The bone on the right is from a real chicken. It is from one of our cage-free New Hampshire Red roosters. As you can see, it grew a good, straight leg bone because it was fed properly and allowed to exercise. We got them as day-old chicks and raised them to adulthood. They start off looking like this, then after being cared for and fed every day they end up looking like this. Along the way, they get treated as good as any pet.
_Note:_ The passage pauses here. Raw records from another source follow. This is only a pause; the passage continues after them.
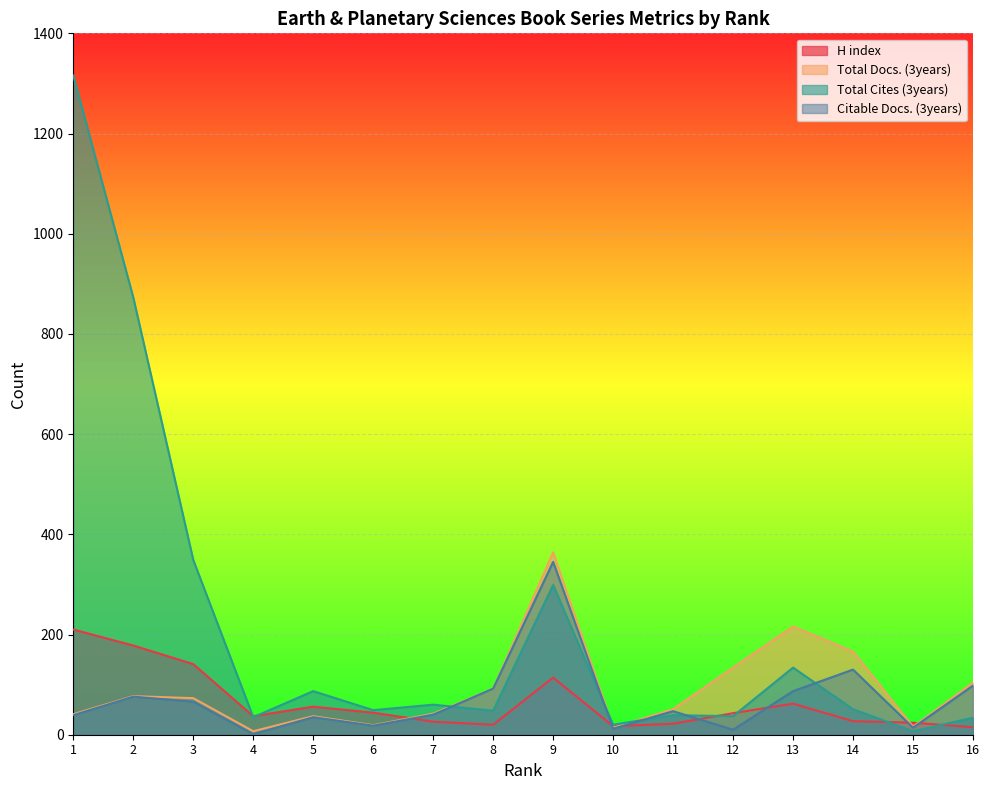

What is the maximum value shown in the chart?

1316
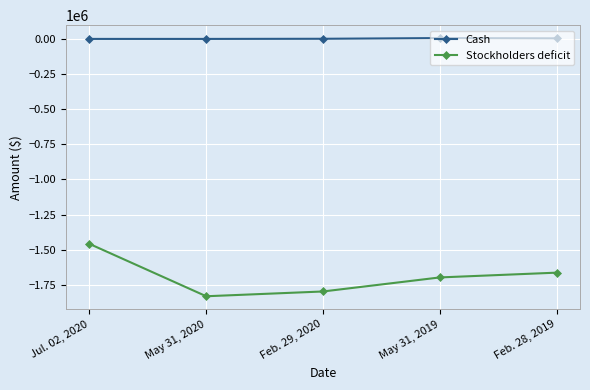

What is the total value across all series at Jul. 02, 2020?

-1459000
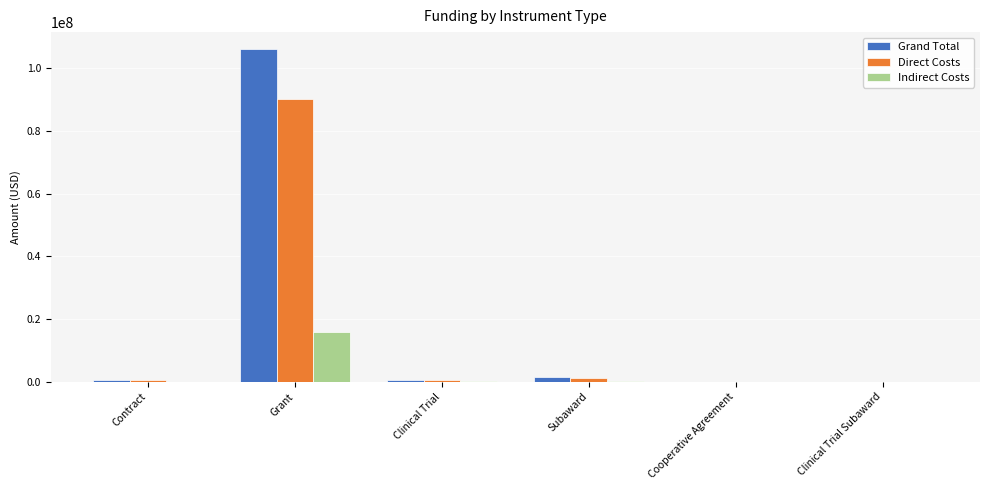

Where is Indirect Costs nearest to the value 7918606?

Subaward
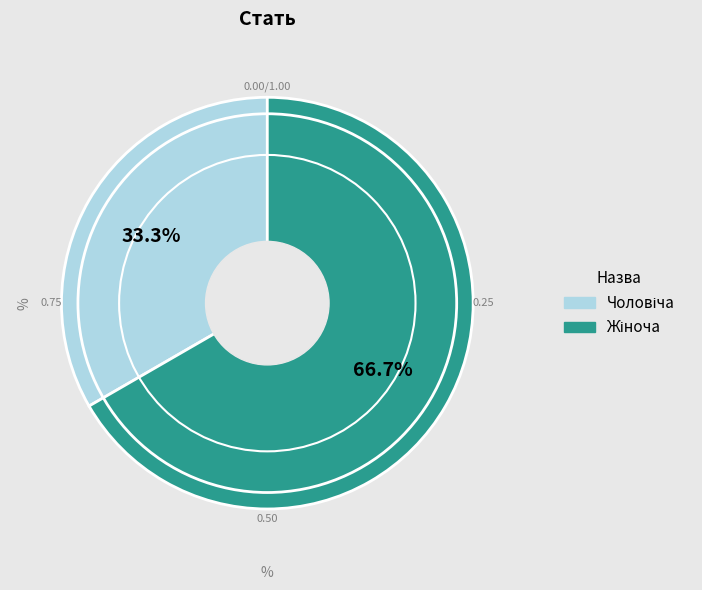

Is there any slice that represents more than half of the pie?

Yes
The more I learn about the modernized farming industry, the more determined I am to grow as much of our own food as possible. The dirt here is rough, lots of rock and clay. The animals are doing their part by creating more topsoil for us to garden on. It's not going to be as easy as just going to the supermarket, but it is the right thing to do. My family farmed this valley since the middle of the 18th century, my branch of it only left at the beginning of the 20th. Now I have to think of Caleigh and what kind of world she will grow up in and do the best I can to provide a good one for her. In our case, I feel that means doing so here in the country and not back in Lowell where I was born. Our garden there was only slightly bigger than my desk!

In a modern world where malnourished mutant chickens are a normal part of our diet, we as individuals need to take some control of our lives and for us it starts with what we eat. I'm not even going to get into my thoughts on the milk industry, I'm still too pissed off about what I recently learned to write about it politely.

OK, back to work! I've got a ton of things to do before Chester and I leave for Lowell tomorrow!